I know patience is not one of your strongest character traits, but girlfriend, you better develop some, FAST. This job isn't like your last one; you're not a "lone wolf" developing a program from scratch, physically removed from your supervisors. This is not the type of environment when you'd rather "ask for forgiveness than for permission." Ask for permission first you fool! Just like in your last role, you've got dual supervision: the unit supervisor and the clinical director. It may not be your "job" to make both of them happy, but by trying to do that, you'll be ahead of the game. Communicate. Ask for guidance and help when you feel overwhelmed. And seek counsel from them both; they each have a different skill set that you need to integrate into your work. This is a prison after all; there's a delicate balance between security, following the policies and procedures and providing meaningful therapy. There are people here who have mastered that task and you need to find out how they did it.

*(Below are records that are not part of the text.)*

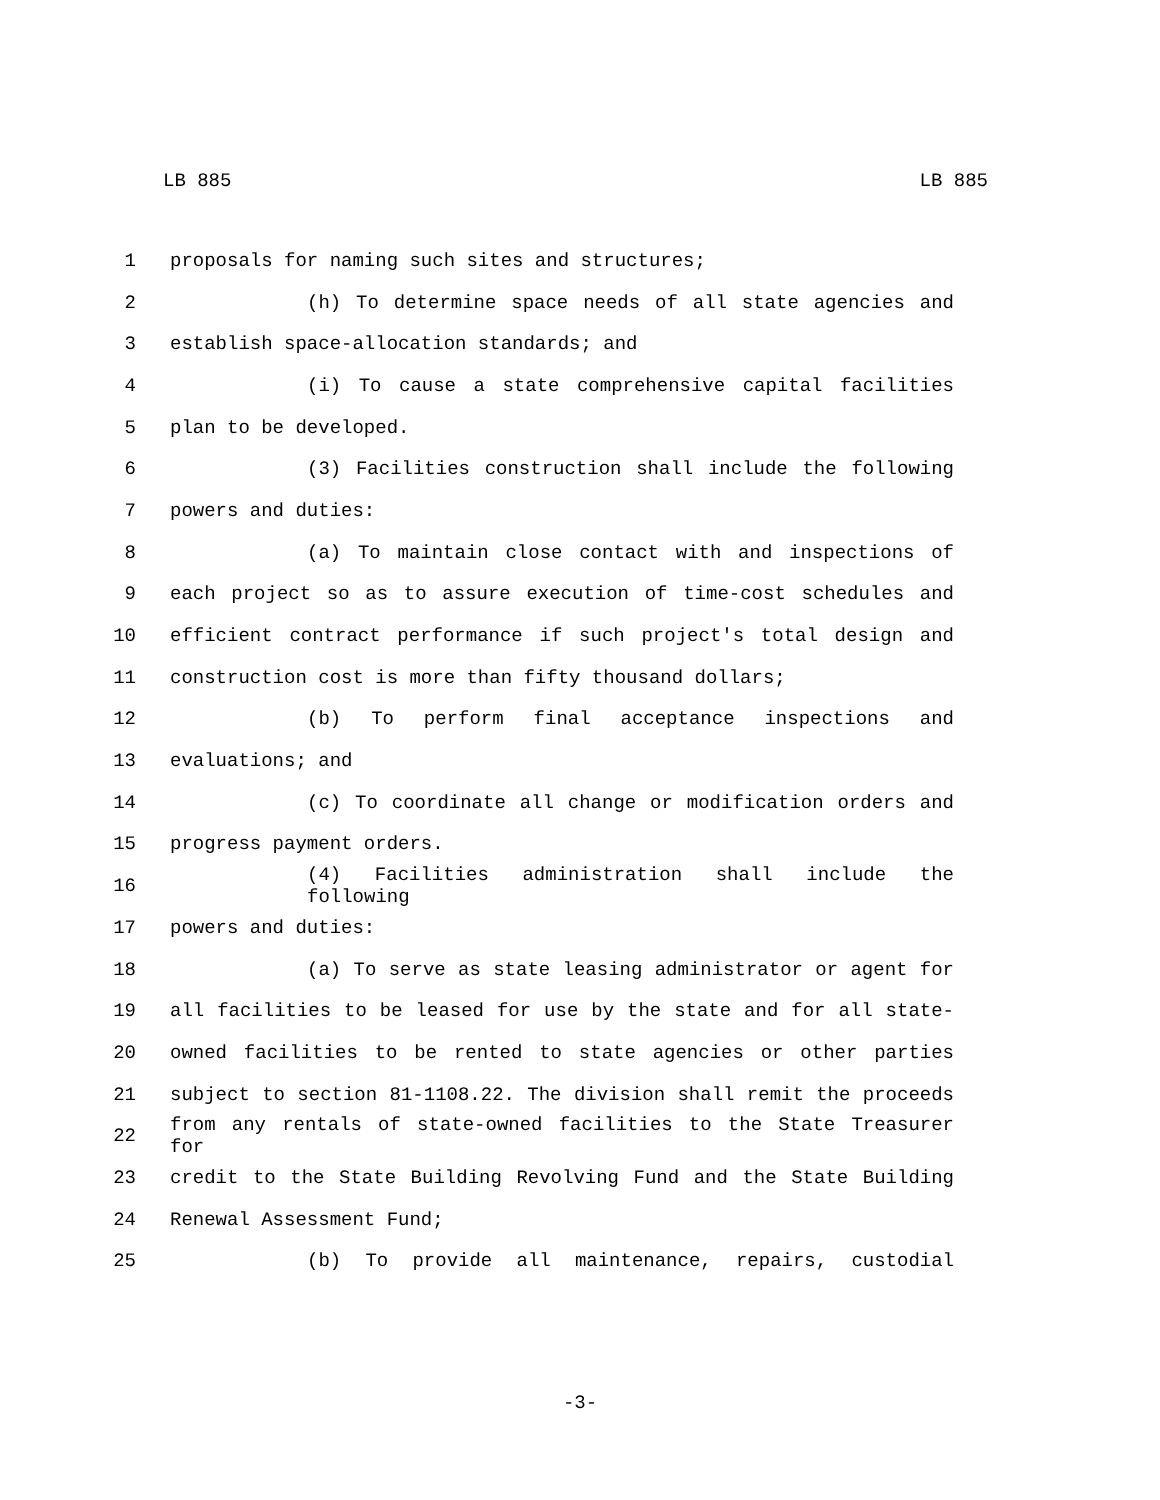LB 885 LB 885
1 proposals for naming such sites and structures;
2 (h) To determine space needs of all state agencies and
3 establish space-allocation standards; and
4 (i) To cause a state comprehensive capital facilities
5 plan to be developed.
6 (3) Facilities construction shall include the following
7 powers and duties:
8 (a) To maintain close contact with and inspections of
9 each project so as to assure execution of time-cost schedules and
10 efficient contract performance if such project's total design and
11 construction cost is more than fifty thousand dollars;
12 (b) To perform final acceptance inspections and
13 evaluations; and
14 (c) To coordinate all change or modification orders and
15 progress payment orders.
16 (4) Facilities administration shall include the following
17 powers and duties:
18 (a) To serve as state leasing administrator or agent for
19 all facilities to be leased for use by the state and for all state-
20 owned facilities to be rented to state agencies or other parties
21 subject to section 81-1108.22. The division shall remit the proceeds
22 from any rentals of state-owned facilities to the State Treasurer for
23 credit to the State Building Revolving Fund and the State Building
24 Renewal Assessment Fund;
25 (b) To provide all maintenance, repairs, custodial
-3-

And finally, remember to be gentle with yourself. This is only your second job as a professional counselor, it's not like you've got 20 years of experience under your belt. There are expectations of you, but considering that you're very new to this environment and population, the expectations are reasonable. Don't make them any harder than they are. Ease up on that horrible perfectionism you carry around with you like a 100 pound weight around your neck. Others are going to understand that you're a new employee, that you're going to make mistakes or not know intrinsically how to handle different situations, and you need to understand and accept that about yourself too.